Not sure if this is an attempt to simplify things or an oversight, but favoring convenience (no need to remember multiple keywords) over explicitness (but the keywords have different meanings) tends to cause problems, in my observation.
Only if you aren't using a subquery otherwise you would use WHERE even in plain SQL. Since the pipe operator is effectively creating subqueries the syntax is perfectly consistent with SQL.
I will already use subqueries to avoid issues with HAVING.
To me that feels as redundant as having WHERE vs HAVING, i.e. they do the same things, but at different points in the execution plan. It feels weird to need two separate keywords for that.
We're moving from SQLAnywhere to MSSQL, and boy, we're adding 2-5 levels of subqueries to most non-trivial queries due to issues like that. Super annoying.
I had one which went from 2 levels deep to 9... not pleasant. CTEs had some issues so couldn't use those either.
Personally I rarely use HAVING and instead use WHERE with subqueries for the following reasons:
1-I don't like repeating/duplicating a bunch of complex calcs, easier to just do WHERE in outer query on result
2-I typically have outer queries anyway for multiple reasons: break logic into reasonable chunks for humans, also for join+performance reasons (to give the optimizer a better chance at not getting confused)
One issue, that I mentioned in a different comment, is that we have a lot of queries which are used transparently as sub-queries at runtime to get count first, in order to limit rows fetched. The code doing the "transparent" wrapping doesn't have a full SQL parser, so can't hoist the CTEs out.
One performance issue I do recall was that a lateral join of a CTE was much, much slower than just doing 5-6 sub-queries of the same table, selecting different columns or aggregates for each. Think selecting sum packages, sum net weight, sum gross weight, sum value for all items on an invoice.
There were other issues using plain joins, but I can't recall them right now.
SELECT * FROM (SELECT * FROM ... GROUP BY ...) t WHERE ...

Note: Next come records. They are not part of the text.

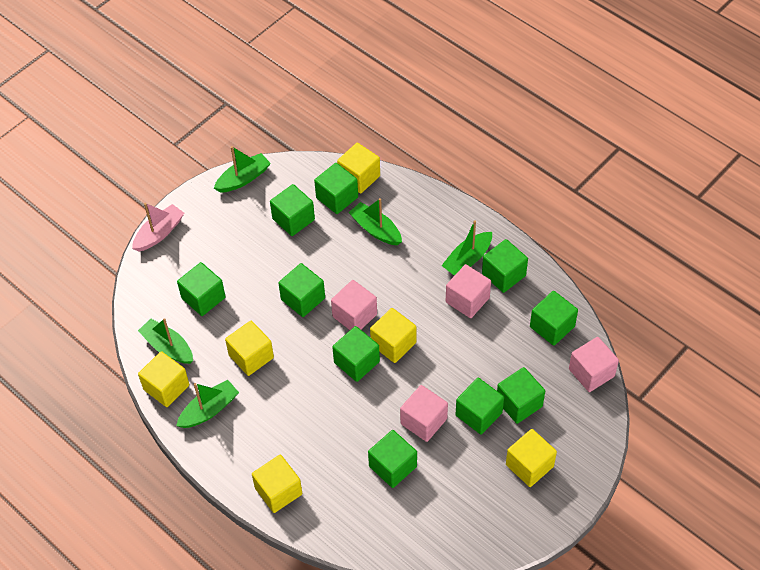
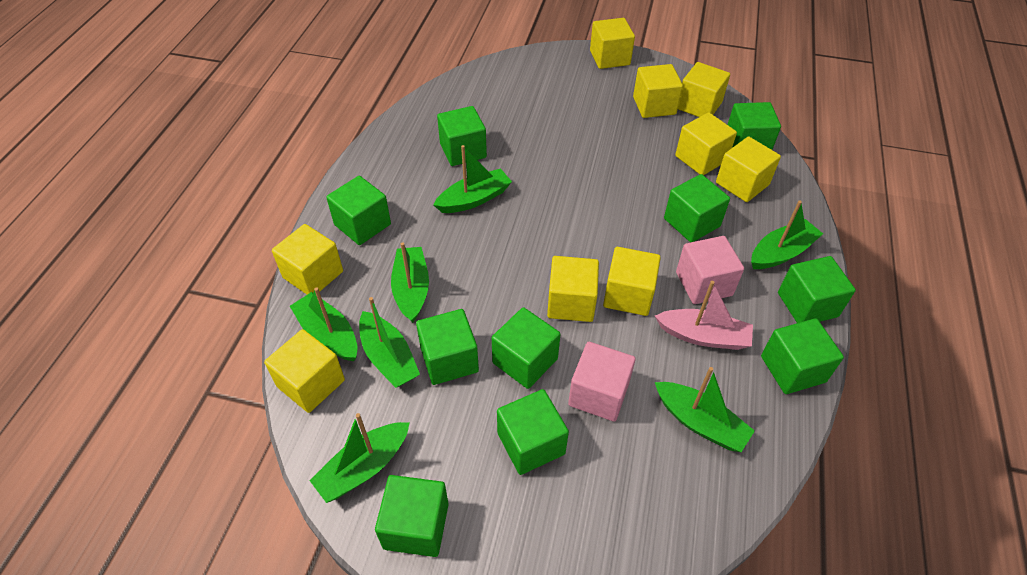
green boat: [138,318,193,364] [176,380,239,428] [214,146,271,193] [348,198,402,245] [441,220,492,276] = 5 -> [290,287,357,361] [309,413,410,503] [359,297,420,388] [391,242,429,323] [433,145,512,213] [655,367,755,452] [751,201,823,269] = 7
pink cube: [331,280,377,330] [400,385,448,442] [446,264,491,318] [569,337,619,392] = 4 -> [568,342,636,422] [676,236,744,304] = 2
yellow cube: [138,351,189,407] [225,321,274,376] [252,455,302,513] [337,143,380,194] [370,308,416,363] [506,429,557,487] = 6 -> [264,329,345,413] [272,224,343,294] [547,256,599,322] [590,18,635,69] [603,247,661,316] [633,64,683,118] [675,112,737,175] [678,62,730,117] [716,137,781,202] = 9

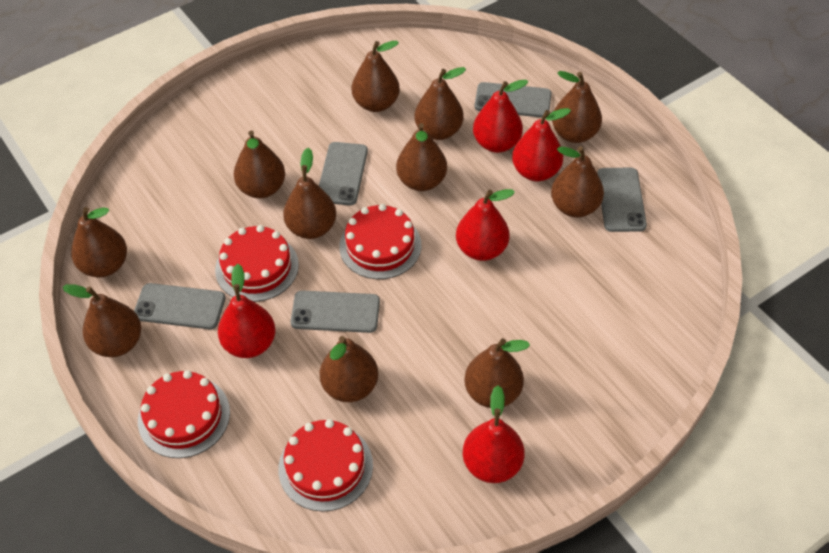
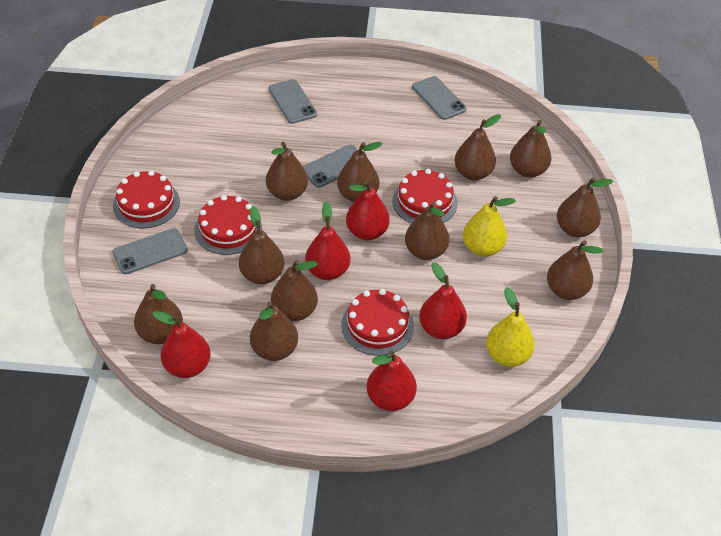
grey phone: [134,283,226,329] [291,290,380,333] [319,142,368,205] [475,82,551,117] [597,168,647,232] = 5 -> [112,228,188,274] [269,79,317,124] [303,144,358,188] [412,76,467,120] = 4
yellow pear: none = 0 -> [463,196,516,257] [486,287,535,367] = 2

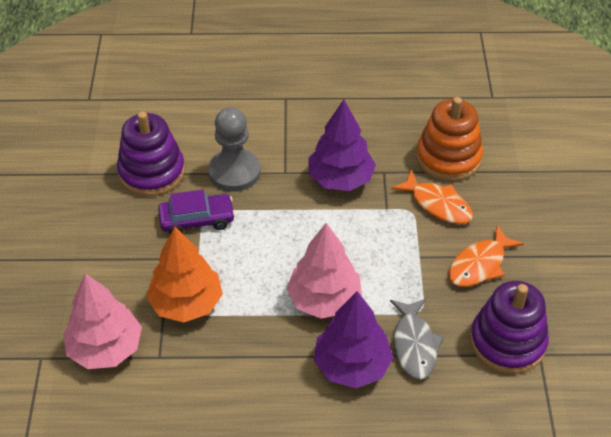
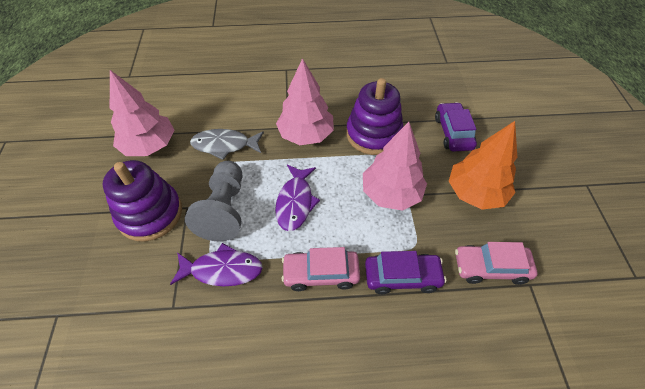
orange fish: [391,170,473,224] [448,225,524,287] = 2 -> none = 0
orange stacking toy: [416,97,483,181] = 1 -> none = 0
pink car: none = 0 -> [281,247,360,291] [455,242,538,285] = 2
pink tree: [63,273,142,369] [286,223,362,319] = 2 -> [110,70,174,156] [276,58,334,145] [363,122,427,211] = 3
purple car: [158,190,235,234] = 1 -> [365,251,446,294] [435,102,477,152] = 2
purple fish: none = 0 -> [170,243,263,286] [275,165,320,231] = 2
purple tree: [308,100,376,191] [314,291,393,388] = 2 -> none = 0

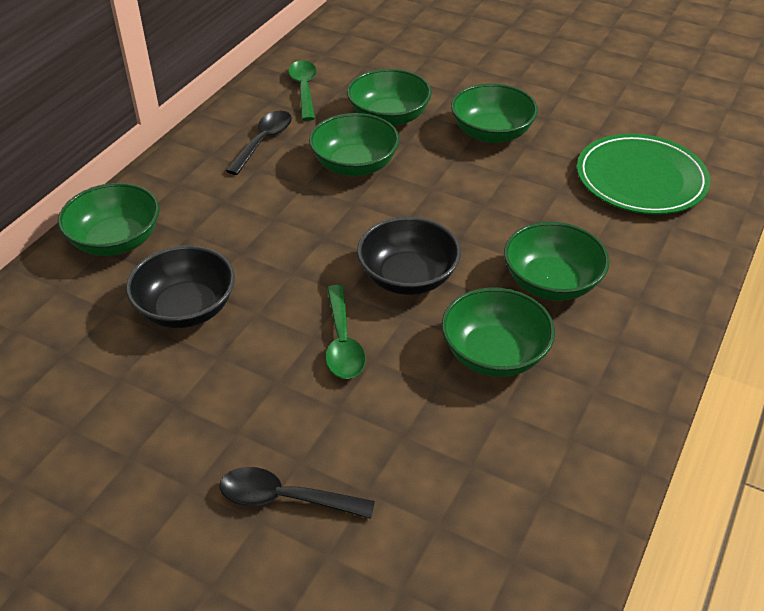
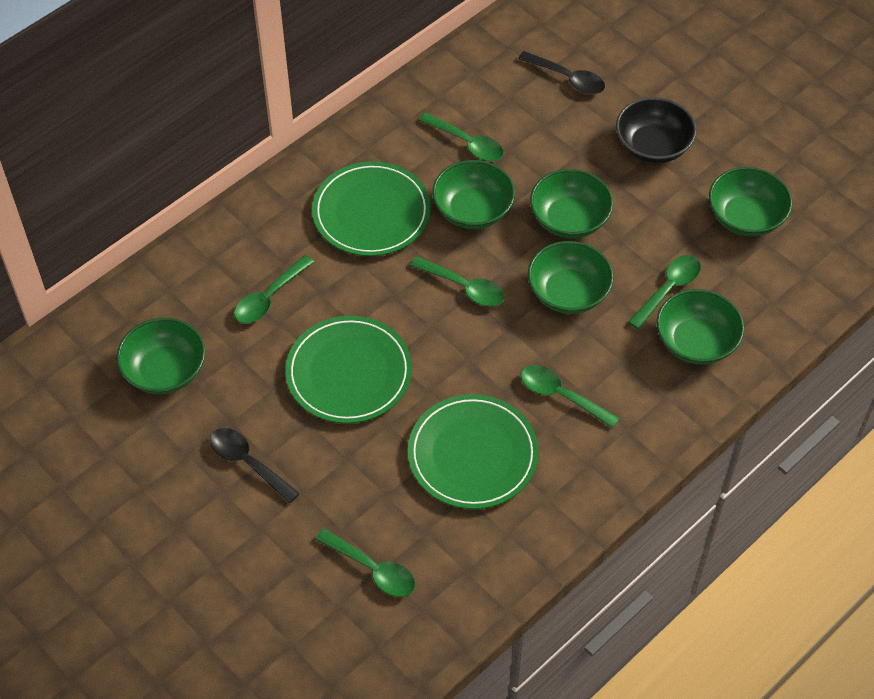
black bowl: [126,246,235,328] [357,217,461,295] = 2 -> [616,97,697,164] = 1
green plate: [577,134,710,215] = 1 -> [285,316,412,424] [312,161,431,256] [408,394,539,509] = 3
green spoon: [288,60,317,121] [325,285,366,379] = 2 -> [234,255,314,324] [315,529,415,597] [410,256,505,307] [419,113,504,161] [521,365,619,428] [628,255,701,329] = 6

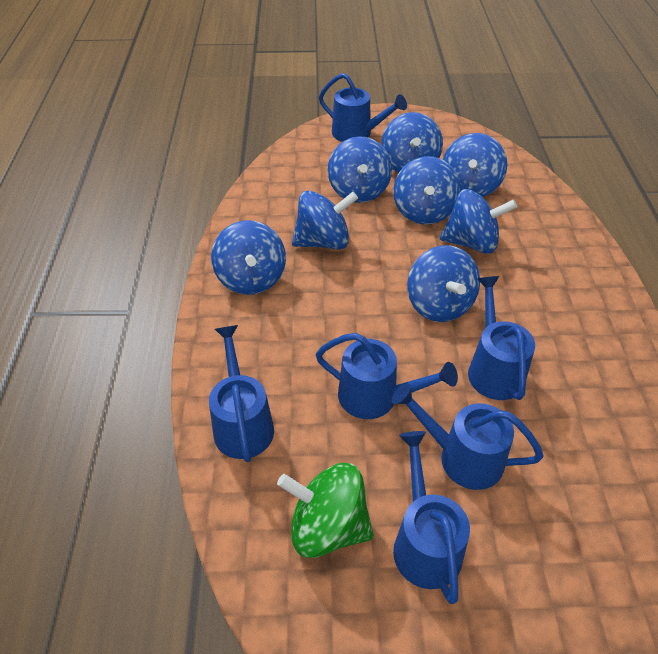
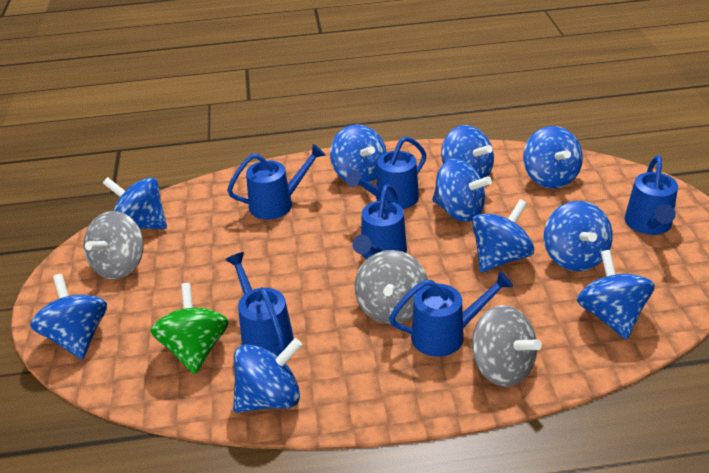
blue spinning top: [211,220,286,295] [292,191,358,250] [328,136,392,203] [381,112,443,173] [393,156,461,225] [407,245,480,322] [440,189,517,254] [443,133,507,197] = 8 -> [30,274,107,359] [103,177,167,229] [233,338,302,413] [330,124,387,185] [432,159,492,222] [441,125,494,179] [472,199,534,272] [523,126,583,188] [544,201,613,271] [577,250,655,340] = 10
grey spinning top: none = 0 -> [83,211,144,279] [354,250,428,324] [472,305,542,387] = 3

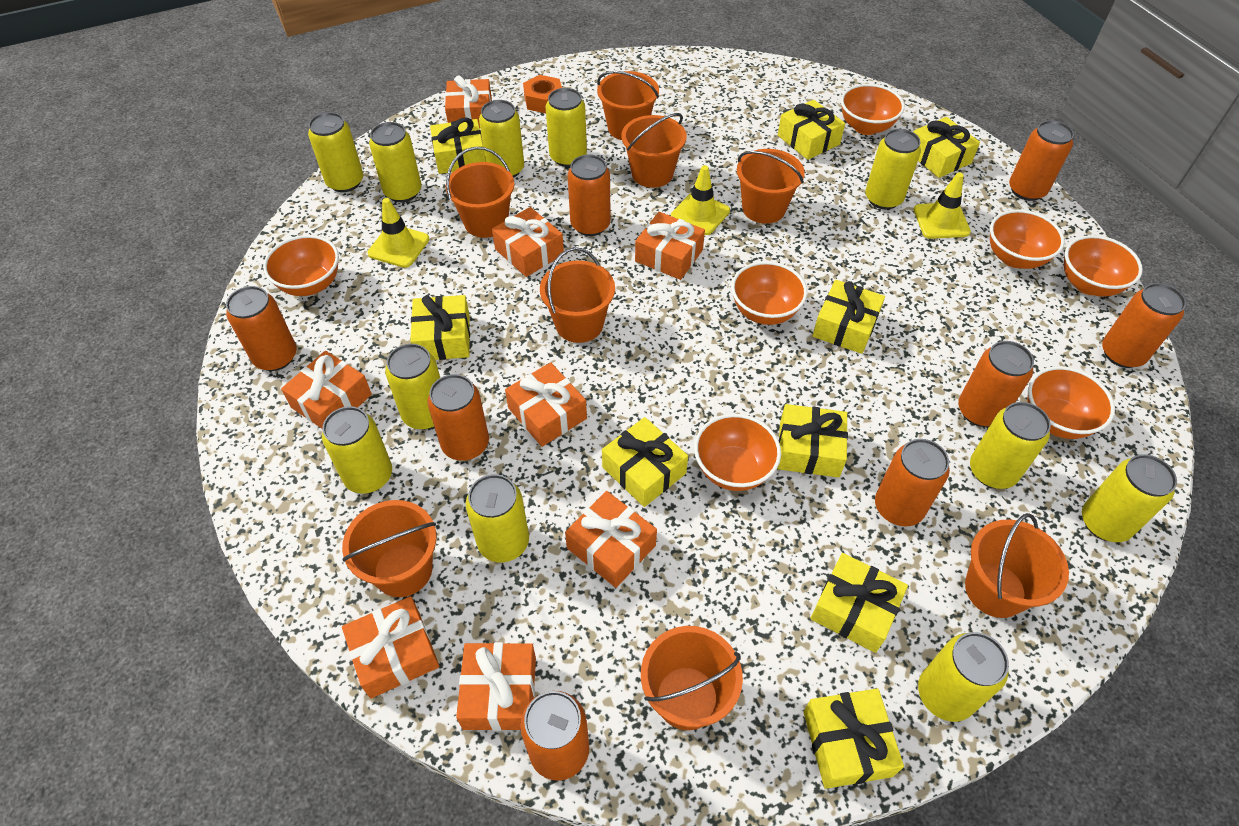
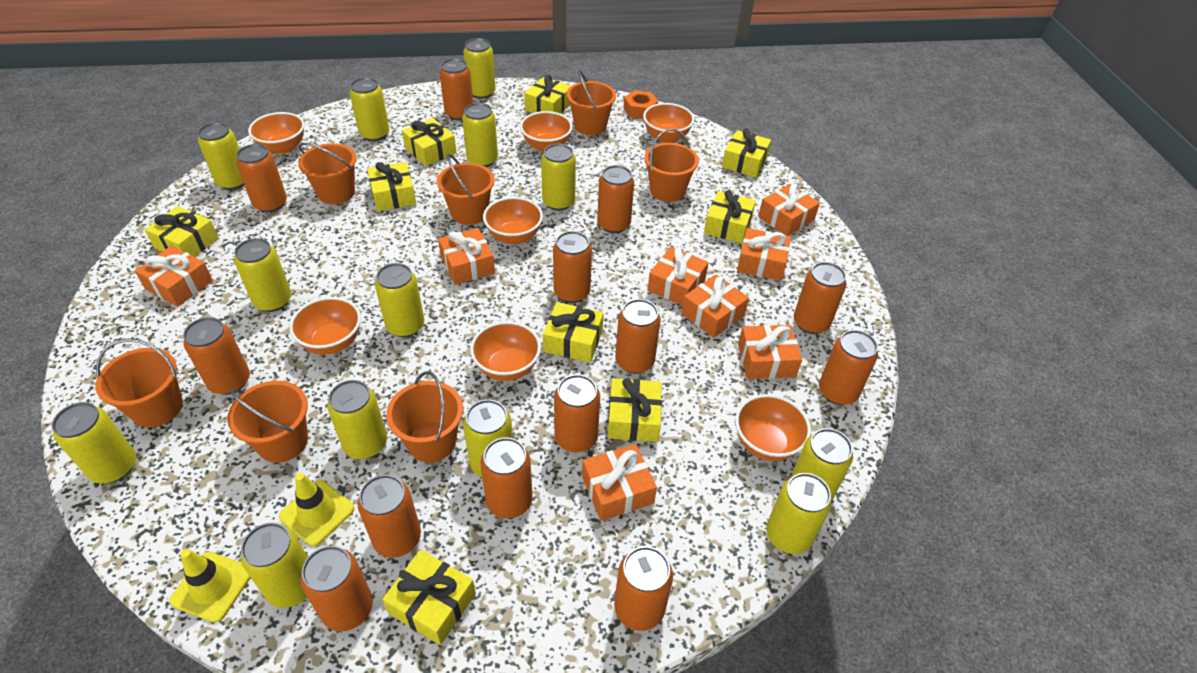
orange bucket: [342,500,437,597] [446,147,514,238] [540,247,615,343] [597,71,659,140] [621,113,686,188] [641,626,743,730] [737,149,805,224] [965,513,1069,618] = 8 -> [95,339,183,427] [227,381,308,463] [298,143,356,204] [386,371,463,462] [437,154,495,225] [567,70,616,135] [644,129,699,202] = 7
orange can: [226,286,297,371] [427,374,489,461] [520,691,589,781] [567,155,611,236] [875,439,950,526] [958,341,1034,427] [1009,120,1074,201] [1102,283,1186,368] = 8 -> [183,317,250,395] [236,144,287,213] [300,546,373,632] [357,475,421,558] [439,58,473,121] [480,437,533,519] [553,231,592,303] [554,374,600,452] [597,165,634,233] [614,546,673,631] [615,299,661,374] [794,262,847,334] [819,330,878,405] = 13
yellow can: [308,112,363,192] [322,406,392,494] [369,122,421,202] [385,344,440,430] [466,474,529,562] [479,100,524,178] [546,88,587,167] [865,129,921,210] [918,632,1009,722] [970,402,1051,489] [1082,454,1177,542] = 11 -> [52,402,136,483] [198,122,244,190] [234,238,291,312] [240,523,308,608] [327,380,387,459] [350,77,389,141] [375,263,424,337] [462,103,498,167] [463,38,496,99] [463,399,513,477] [541,144,576,211] [766,473,832,554] [790,428,853,500] = 13
yellow traffic cone: [368,198,430,268] [671,165,730,235] [914,172,971,239] = 3 -> [169,549,251,623] [279,473,354,546] = 2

and they decided this was common enough that they would introduce a HAVING clause for this case SELECT * FROM ... GROUP BY ... HAVING ...
But the real issue is that in order to make operations in certain orders, SQL requires you to use subselects, which require restating a projection for no reason and a lot of syntactical ceremony. E.g. you must give the FROM item a name (t), but it's not required for disambiguation.Another common case is projecting before the filter. E.g. you want to reuse a complicated expression in the SELECT and WHERE clauses. Standard SQL requires you to repeat it or use a subselect since the WHERE clause is evaluated first.
You don't need a |> operator to make this possible. Your point is that there is a reason that SQL didn't just allow two WHERE clauses, one before and one after GROUP BY: to make it clearer syntactically.
Whereas the sort of proposal made by TFA is that if you think of the query as a sequence of steps to execute then you don't need the WHERE vs. HAVING clue because you can see whether a WHERE comes before or after GROUP BY in some query.
But the whole point of SQL is to _not have to_ think of how the query is to be implemented. Which I think brings us back to: it's better to have HAVING. But it's true also that it's better to allow arbitrary ordering of some clauses: there is no reason that FROM/JOIN, SELECT, ORDER BY / LIMIT have to be in the order that they are -- only WHERE vs. GROUP BY ordering matters, and _only_ if you insist on using WHERE for pre- and post-GROUP BY, but if you don't then all clauses can come in any order you like (though all table sources should come together, IMO).
So all in all I agree with you: keep HAVING.
I like the idea of CTE's, but I typically use temp tables instead of CTE's to avoid optimizer issues.